New Cybersecurity Report Notes Rising Cases of Cryptojacking Attacks on Linux Devices
A recent internet security report from an independent cybersecurity firm has highlighted the growing threat of crypto-mining malware. Its findings highlight that in the first quarter of 2018 almost all common Linux downloader malware variants recorded were designed to deliver a cryptocurrency miner on Linux devices.
Malicious Cryptocurrency Mining on the Rise
According to the latest report from WatchGuard Technologies, the threat of malicious cryptocurrency miners is increasing and may emerge as a leading form of malware attack in the near future. This form of attack is expected to be in the top 10 list of cyber threats by the end of the year.

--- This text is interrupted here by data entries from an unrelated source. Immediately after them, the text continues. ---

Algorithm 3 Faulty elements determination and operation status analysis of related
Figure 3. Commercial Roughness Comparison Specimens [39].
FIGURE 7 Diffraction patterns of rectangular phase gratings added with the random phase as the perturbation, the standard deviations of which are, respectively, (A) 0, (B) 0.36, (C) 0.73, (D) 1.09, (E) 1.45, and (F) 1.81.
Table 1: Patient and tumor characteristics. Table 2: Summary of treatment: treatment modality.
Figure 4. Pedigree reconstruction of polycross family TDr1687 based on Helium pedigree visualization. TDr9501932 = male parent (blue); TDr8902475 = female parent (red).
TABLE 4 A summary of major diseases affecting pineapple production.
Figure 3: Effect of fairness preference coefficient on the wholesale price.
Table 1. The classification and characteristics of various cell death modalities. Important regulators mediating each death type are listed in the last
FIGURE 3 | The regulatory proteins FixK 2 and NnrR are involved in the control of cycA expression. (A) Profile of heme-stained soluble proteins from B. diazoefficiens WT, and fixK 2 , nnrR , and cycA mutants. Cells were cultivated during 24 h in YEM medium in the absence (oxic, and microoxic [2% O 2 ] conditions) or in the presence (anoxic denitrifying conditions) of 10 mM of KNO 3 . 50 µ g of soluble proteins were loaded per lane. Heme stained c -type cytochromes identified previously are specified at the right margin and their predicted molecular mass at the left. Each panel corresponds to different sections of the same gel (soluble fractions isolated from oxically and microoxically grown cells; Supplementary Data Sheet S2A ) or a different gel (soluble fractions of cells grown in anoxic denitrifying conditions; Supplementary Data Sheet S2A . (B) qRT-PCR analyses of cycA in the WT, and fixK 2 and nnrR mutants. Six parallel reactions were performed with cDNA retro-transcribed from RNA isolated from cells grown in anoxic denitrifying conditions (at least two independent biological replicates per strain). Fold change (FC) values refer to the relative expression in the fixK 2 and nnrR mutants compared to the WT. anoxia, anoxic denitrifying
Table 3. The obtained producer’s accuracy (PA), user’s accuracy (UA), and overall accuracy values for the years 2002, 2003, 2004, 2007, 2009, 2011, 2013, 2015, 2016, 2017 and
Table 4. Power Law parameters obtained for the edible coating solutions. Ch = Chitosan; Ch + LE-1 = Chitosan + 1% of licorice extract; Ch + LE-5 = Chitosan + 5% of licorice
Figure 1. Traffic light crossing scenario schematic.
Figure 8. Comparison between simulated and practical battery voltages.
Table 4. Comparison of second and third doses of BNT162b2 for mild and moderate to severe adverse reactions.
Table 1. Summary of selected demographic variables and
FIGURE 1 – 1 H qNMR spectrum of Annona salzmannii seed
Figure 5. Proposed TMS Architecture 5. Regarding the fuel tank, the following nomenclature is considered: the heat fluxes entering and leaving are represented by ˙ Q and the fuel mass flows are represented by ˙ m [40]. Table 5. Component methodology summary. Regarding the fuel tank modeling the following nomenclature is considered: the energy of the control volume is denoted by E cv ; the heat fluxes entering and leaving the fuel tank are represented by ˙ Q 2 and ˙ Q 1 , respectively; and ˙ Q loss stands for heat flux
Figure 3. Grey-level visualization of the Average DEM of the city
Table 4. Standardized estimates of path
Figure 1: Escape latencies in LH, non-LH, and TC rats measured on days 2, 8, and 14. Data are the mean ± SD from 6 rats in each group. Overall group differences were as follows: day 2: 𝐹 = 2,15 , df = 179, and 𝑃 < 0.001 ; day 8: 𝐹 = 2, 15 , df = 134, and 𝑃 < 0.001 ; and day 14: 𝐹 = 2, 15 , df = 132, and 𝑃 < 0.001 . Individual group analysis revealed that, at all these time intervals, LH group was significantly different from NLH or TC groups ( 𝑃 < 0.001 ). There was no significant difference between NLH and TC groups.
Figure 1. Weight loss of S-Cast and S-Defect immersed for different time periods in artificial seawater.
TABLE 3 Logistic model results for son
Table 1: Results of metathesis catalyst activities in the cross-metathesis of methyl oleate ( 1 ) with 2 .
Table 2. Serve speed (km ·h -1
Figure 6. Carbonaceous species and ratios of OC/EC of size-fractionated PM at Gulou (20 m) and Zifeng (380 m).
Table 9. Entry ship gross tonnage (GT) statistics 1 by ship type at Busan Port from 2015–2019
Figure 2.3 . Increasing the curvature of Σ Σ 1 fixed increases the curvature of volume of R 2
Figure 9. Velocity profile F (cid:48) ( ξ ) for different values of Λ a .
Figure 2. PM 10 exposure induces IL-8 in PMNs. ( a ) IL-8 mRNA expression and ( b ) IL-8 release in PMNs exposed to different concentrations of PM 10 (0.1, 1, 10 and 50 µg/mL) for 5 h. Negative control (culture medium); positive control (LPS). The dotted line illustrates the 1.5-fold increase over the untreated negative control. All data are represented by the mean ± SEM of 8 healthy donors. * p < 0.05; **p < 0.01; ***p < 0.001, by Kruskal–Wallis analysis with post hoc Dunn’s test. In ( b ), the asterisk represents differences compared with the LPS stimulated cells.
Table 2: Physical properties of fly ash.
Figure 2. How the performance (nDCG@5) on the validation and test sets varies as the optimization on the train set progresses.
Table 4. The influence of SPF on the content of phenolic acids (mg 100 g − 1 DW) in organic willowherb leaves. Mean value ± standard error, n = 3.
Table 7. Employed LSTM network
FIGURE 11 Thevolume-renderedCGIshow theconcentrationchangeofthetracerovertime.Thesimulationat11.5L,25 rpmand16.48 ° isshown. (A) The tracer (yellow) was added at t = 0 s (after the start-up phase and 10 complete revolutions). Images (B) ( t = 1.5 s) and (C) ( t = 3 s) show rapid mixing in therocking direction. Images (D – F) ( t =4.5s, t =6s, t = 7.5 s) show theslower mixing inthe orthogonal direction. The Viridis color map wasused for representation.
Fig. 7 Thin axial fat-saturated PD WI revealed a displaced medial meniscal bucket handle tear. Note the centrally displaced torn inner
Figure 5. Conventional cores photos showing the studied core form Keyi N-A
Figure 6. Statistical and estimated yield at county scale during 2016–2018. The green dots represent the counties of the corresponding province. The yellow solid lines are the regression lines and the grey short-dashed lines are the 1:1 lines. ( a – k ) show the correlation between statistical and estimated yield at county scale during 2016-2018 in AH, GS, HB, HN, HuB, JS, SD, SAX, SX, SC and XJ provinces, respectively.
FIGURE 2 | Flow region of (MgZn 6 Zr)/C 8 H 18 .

According to WatchGuard Technologies CTO Corey Nachreiner:
Though we only publish this report at the end of each quarter, our Threat Lab team looks at our malware results daily. During early Q2, our daily data shows various ‘Coinminers’ continually appearing on our top 25 list. While it’s too early to say if they will break the top 10 for Q2, we expect them to continue to grow in popularity over the next few quarters.
The report notes the detection of 98.8% of malware that uses a script which downloads and runs a Linux-based crypto miner. It also offers insight into the nature of crypto-miner attacks, called cryptojacking, giving detail on how a script forces Linux devices to download and run a Monero miner which ends up eating up the device’s processing power.
The report based its findings on threat intelligence gathered from a network of nearly 40,000 active threat management appliances deployed around the world.
Protect Yourself – Even If You Are on Linux
Cryptojacking has been repeatedly cited as a growing cause of concern in the cybersecurity space, something often attributed to the latent reward tied to this form of cyber attacks.
Widespread cases like the recent Drupalgeddon 2 – an attack on sites running the Drupal content management system – and the 8,500 percent increase in cryptojacking noted in 2017 have differentiated it as a major area of focus for people and entities managing cybersecurity risks.
All internet users have to take some form of preventive measures, including devotees of the Linux operating system which has a firmer reputation than operating systems like Windows when it comes to cybersecurity.
WatchGuard recommends that everyone consider installing an anti-mining browser extension like No Coin, just to be safe.